Electrochromic Voltage-Sensitive Dyes

Palette of fluorinated voltage sensitive dyes from Potentiometric Probes

Voltage-Sensitive Dyes and the Stark Effect

Dyes that use the Stark effect are called electrochromic because there is a small but instantaneous shift in spectra in response to changes in membrane potential.
In order to convert this shift to large relative changes in fluorescence, measured as ∆F/F (%), careful excitation wavelength and filter choices must be made.

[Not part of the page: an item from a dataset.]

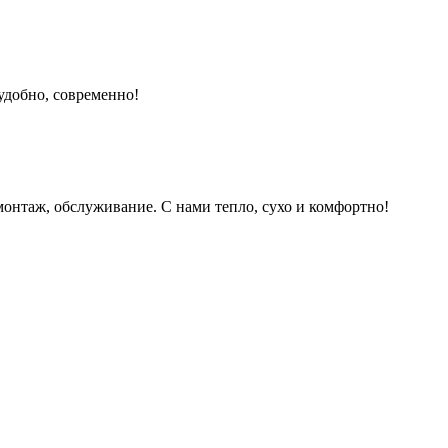
удобно, современно!
монтаж, обслуживание. С нами тепло, сухо и комфортно!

Help selecting filters is available and ElectroFluor products such as ElectroFluor560 include recommended Semrock filters

Stark Effect

Stark Effect Figure Using ElectroFluor560 Spectral Data

  • Absorption spectra of ElectroFluor560 (blue solid line) is shown along with left-shifted version (blue dashed line) as predicted for a Stark effect dye on a depolarized cell membrane
  • Excitation wavelengths are selected to take advantage of changes in the absorption spectrum as shown in the figure. The emission spectrum also changes and can be used to generate a signal (not shown).
  • Take home message: excite the dye at the “wings”, not the peak
    • Exciting at the peak absorption does not produce a significant change in excitation or brightness and sensitivity is essentially zero.
    • Exciting at the blue or red wings using wavelengths shorter or longer than the peak absorbance wavelength, respectively, yields voltage sensitivity.
    • Exciting at the red edge is depicted in the inset box, where baseline fluorescence declines faster than the change in absorbance and ∆F/F can be large (close to 20%/100mV for some dyes) before absorbance is too inefficient to be practical.
  • With dyes applied externally, the spectra shifts to the blue (left, as shown) during depolarization and red-edge excitation produces a decrease in fluorescence or inverted signal.
  • Blue-edge excitation produces non-inverted signals for external, or bath-applied dyes, and signal polarities are inverted when dyes are applied internally.
  • Voltage sensitivity using blue-edge excitation is weaker than when using red-edge excitation but is still very useful for ratiometric imaging where the ratio of blue-edge to red-edge signals (non-inverted/inverted) is taken.
  • Dual-excitation wavelength voltage imaging can be implemented using a standard epifluorescence microscope with 2 rapidly switched LEDs exciting the dye at the blue and red wings of its spectrum in odd and even frames of a fast camera.
  • Ratiometric imaging can remove artifacts due to motion, uneven staining, or bleaching and can also boost sensitivity.